Простой парень с гармошкой наперевес – так про себя говорит поэт и музыкант Игорь Растеряев. Артист проснулся знаменитым в 2010 году после того, как в интернете появился его первый клип на песню «Комбайнёры». Задорная «хулиганская» композиция вмиг покорила публику и сделала молодого исполнителя известным на всю страну.

Сегодня на счету музыканта около полусотни авторских песен, десятки концертов в России и за рубежом. Перед петербургскими зрителями Игорь Растеряев выступит 21 февраля в концертном зале «Колизей». В преддверии творческого вечера артист рассказал корреспонденту «ПД» о том, почему взял в руки именно гармонь, как осуществил детскую мечту и отчего часто поёт о войне и почти никогда – о родном Петербурге.

«Куда ни приеду, везде свой» 

Потомок донских казаков с одной стороны, финнов-ингерманландцев – с другой. С историей своего рода Игорь Растеряев знаком очень хорошо. Многое из того, что впитал в детстве, делится артист, в дальнейшем легло в основу его творчества. «У меня очень удобная родословная, — шутит Игорь. – Я куда ни приеду, везде свой».

— Как интересно. Но всё-таки в ваших песнях казачья тема раскрыта полно, а про финнов – ни слова нет. Как так вышло? 

— На самом деле, очень просто. Все родственники, с которыми я тесно общаюсь, — в основном с отцовской стороны. По той линии мой дед – донской казак, а бабушка – потомок запорожцев, выселенных на Дон, — объясняет музыкант. – С матерью моей тоже интересно. У неё в роду ингерманландские финны. Те самые, которые ещё до возникновения Питера на этих землях жили. Больше скажу, есть даже казахская и татарская кровь. Это те казахи и татары, которые здесь были в блокаду. Прадед мой возглавлял казахскую диаспору Ленинграда тогда. Вообще, со стороны матери все блокадники. Но так получилось, что с её родней я общаюсь очень мало.

— Эта часть семейной истории вам так же интересна, как и казачья?

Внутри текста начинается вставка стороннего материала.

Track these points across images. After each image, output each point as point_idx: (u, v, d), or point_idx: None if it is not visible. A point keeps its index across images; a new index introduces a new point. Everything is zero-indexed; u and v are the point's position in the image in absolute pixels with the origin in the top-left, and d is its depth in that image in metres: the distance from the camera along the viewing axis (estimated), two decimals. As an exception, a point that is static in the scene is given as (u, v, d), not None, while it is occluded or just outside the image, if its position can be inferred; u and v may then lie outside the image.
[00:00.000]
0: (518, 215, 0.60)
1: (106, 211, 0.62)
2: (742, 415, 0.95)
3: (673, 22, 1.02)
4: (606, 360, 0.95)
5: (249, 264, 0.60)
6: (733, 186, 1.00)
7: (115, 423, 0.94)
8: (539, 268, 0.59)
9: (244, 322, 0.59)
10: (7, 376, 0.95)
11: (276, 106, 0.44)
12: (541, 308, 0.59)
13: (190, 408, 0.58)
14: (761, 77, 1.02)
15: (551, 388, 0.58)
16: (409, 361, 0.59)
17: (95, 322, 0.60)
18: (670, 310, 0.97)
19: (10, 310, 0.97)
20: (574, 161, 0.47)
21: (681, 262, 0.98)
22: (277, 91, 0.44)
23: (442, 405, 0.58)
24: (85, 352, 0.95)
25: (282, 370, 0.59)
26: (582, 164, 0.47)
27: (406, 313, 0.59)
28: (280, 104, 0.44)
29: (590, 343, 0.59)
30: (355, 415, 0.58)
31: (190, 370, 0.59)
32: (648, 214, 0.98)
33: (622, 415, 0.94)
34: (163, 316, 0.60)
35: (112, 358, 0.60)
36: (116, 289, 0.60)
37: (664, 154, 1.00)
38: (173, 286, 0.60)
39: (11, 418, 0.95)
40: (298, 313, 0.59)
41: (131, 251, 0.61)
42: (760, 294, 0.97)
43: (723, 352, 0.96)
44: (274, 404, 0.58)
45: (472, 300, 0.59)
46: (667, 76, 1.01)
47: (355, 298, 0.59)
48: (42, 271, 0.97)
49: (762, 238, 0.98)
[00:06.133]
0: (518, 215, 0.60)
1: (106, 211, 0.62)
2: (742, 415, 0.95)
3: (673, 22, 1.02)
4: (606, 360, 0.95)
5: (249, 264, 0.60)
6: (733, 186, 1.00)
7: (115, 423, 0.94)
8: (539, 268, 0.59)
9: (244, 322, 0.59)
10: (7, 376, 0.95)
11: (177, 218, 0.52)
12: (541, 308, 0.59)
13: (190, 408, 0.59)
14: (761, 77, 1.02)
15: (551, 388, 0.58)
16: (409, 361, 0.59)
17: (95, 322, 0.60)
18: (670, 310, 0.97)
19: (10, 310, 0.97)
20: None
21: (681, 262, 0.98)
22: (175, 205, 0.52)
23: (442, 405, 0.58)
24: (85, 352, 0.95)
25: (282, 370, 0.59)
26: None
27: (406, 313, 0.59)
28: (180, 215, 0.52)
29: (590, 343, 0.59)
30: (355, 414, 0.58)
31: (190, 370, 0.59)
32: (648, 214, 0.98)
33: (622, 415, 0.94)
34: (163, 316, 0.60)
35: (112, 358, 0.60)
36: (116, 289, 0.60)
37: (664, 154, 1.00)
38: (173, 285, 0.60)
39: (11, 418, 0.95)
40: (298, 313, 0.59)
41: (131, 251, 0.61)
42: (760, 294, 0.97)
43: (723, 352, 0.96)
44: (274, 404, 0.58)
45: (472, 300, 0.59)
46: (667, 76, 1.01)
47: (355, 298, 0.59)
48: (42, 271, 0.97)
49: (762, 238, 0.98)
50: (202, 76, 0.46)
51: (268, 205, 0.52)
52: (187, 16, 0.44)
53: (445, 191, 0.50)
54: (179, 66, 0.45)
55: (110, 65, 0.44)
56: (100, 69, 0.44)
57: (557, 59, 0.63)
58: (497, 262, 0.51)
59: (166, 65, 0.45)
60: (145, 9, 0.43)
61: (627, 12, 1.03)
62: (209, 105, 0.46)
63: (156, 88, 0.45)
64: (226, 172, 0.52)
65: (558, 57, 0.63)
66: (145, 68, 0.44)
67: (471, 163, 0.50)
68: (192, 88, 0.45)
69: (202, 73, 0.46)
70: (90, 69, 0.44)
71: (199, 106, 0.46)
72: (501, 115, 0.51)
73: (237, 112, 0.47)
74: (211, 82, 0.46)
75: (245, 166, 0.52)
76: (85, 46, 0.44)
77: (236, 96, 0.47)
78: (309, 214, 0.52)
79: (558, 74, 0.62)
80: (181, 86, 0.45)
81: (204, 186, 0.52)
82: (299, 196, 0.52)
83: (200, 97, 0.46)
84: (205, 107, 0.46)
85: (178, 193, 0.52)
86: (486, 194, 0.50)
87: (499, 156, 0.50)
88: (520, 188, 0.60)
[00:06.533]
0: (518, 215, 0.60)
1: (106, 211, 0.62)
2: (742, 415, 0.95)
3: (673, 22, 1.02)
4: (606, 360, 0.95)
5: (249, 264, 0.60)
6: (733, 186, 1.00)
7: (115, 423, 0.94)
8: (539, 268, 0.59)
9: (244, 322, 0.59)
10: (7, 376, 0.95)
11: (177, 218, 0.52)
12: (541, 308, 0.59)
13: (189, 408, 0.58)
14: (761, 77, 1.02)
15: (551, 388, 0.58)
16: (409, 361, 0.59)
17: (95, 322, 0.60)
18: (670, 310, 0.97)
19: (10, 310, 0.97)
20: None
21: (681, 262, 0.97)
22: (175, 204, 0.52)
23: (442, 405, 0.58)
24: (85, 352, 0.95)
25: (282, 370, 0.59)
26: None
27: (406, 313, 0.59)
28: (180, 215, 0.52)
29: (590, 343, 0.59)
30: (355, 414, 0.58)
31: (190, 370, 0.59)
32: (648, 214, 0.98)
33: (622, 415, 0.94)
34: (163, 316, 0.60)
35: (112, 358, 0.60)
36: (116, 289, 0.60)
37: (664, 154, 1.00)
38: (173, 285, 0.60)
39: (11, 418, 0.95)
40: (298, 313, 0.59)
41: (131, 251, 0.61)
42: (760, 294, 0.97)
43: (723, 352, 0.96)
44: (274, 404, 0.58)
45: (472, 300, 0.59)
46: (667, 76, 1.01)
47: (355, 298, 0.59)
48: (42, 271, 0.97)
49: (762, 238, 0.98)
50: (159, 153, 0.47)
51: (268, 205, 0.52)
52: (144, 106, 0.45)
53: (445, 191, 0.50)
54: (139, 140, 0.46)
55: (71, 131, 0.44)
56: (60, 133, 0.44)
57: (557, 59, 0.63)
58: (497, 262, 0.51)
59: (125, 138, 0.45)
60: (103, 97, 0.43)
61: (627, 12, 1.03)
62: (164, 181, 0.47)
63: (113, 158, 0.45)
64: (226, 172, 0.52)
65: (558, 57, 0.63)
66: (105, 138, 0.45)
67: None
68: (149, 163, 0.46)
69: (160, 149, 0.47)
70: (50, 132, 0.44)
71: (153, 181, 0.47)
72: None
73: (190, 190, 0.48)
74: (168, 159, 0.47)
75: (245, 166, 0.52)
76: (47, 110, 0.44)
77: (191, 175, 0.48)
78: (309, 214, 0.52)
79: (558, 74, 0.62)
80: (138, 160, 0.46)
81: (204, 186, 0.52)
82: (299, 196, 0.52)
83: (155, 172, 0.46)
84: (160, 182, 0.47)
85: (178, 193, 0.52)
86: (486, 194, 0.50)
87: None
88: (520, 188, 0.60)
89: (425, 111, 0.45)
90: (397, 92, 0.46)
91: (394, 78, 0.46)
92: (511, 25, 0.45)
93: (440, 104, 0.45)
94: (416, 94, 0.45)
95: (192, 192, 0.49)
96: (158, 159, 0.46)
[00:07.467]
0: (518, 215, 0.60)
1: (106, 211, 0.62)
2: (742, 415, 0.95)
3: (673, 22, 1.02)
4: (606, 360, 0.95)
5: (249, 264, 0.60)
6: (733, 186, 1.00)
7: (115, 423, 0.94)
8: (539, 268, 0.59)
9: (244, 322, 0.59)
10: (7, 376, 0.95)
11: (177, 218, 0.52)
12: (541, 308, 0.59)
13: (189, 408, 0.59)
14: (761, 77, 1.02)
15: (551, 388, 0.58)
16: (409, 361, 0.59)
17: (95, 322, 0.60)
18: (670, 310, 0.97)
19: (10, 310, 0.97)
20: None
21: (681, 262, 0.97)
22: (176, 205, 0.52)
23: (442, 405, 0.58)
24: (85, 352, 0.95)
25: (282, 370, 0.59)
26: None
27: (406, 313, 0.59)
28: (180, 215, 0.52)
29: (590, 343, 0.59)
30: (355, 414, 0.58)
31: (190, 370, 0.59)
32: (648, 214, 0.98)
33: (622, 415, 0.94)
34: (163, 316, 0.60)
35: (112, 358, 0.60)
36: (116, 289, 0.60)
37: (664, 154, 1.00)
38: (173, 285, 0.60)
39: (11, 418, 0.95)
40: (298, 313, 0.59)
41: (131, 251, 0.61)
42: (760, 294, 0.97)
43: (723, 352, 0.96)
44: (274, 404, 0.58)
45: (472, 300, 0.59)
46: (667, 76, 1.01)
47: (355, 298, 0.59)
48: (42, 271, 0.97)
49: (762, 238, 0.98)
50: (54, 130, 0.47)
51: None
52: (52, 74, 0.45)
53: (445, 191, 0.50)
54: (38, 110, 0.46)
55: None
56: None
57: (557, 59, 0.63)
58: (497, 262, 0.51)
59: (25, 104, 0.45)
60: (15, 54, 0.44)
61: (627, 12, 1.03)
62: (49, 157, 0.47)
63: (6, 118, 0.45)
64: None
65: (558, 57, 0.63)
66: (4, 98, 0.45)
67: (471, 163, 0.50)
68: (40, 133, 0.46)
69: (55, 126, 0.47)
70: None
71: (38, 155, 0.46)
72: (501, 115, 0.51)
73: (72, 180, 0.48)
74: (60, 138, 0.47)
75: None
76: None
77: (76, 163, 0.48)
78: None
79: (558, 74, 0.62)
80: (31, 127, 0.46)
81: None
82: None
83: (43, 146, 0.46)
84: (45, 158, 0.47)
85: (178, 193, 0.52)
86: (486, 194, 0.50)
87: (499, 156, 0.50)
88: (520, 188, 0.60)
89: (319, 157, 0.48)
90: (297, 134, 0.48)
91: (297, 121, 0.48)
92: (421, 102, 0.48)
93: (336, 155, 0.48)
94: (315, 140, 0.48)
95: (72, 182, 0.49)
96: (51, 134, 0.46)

— Конечно. Казачий крен идёт лишь потому, что я всё детство черпал из этого источника. Думаю, если бы я плотнее общался с родственниками-финнами, я бы и оттуда понахватался. Когда мне лет 10 было, мы с бабушкой в Эстонию поехали. Я всё впитывал! Мне нравились булыжные мостовые, черепичные крыши… Я даже тогда финский язык начал изучать. И в письмах подписывался фамилией матери: Игорь Салмолайнен. Нравилось мне очень. Просто финская тема как-то не получила развития.

— А родились вы в Петербурге? Здесь детство провели? 

— Да. Я всем говорю, что из коренных петербуржцев, я самый коренной. Мои предки ведь 600 лет назад жили на этих болотах. А родился я в центре – на Рылеева. Помню, двор у нас был проходной. Мы с отцом, когда гулять выходили, шли дворами вдоль Маяковского чуть ли не до Некрасова. Тогда ещё никаких шлагбаумов и ворот не было. Это сейчас все дворы позакрывали.

— А есть ли любимые места в Петербурге? 

— Второй пролёт Литейного моста. Мы там всегда корюшку ловили. Её там много. И сейчас рыбачим, правда, уже с набережной. Корюшка меньше стала, но всё равно за несколько часов до ста килограммов можем поймать. А потом я сижу дома и трескаю её, как нерпёнок Крошик в Центре изучения морских млекопитающих.

— Известно, что для вас много значит местечко у реки Медведицы в Волгоградской области. В детстве вы там частенько летом отдыхали. Как часто сейчас там бываете? 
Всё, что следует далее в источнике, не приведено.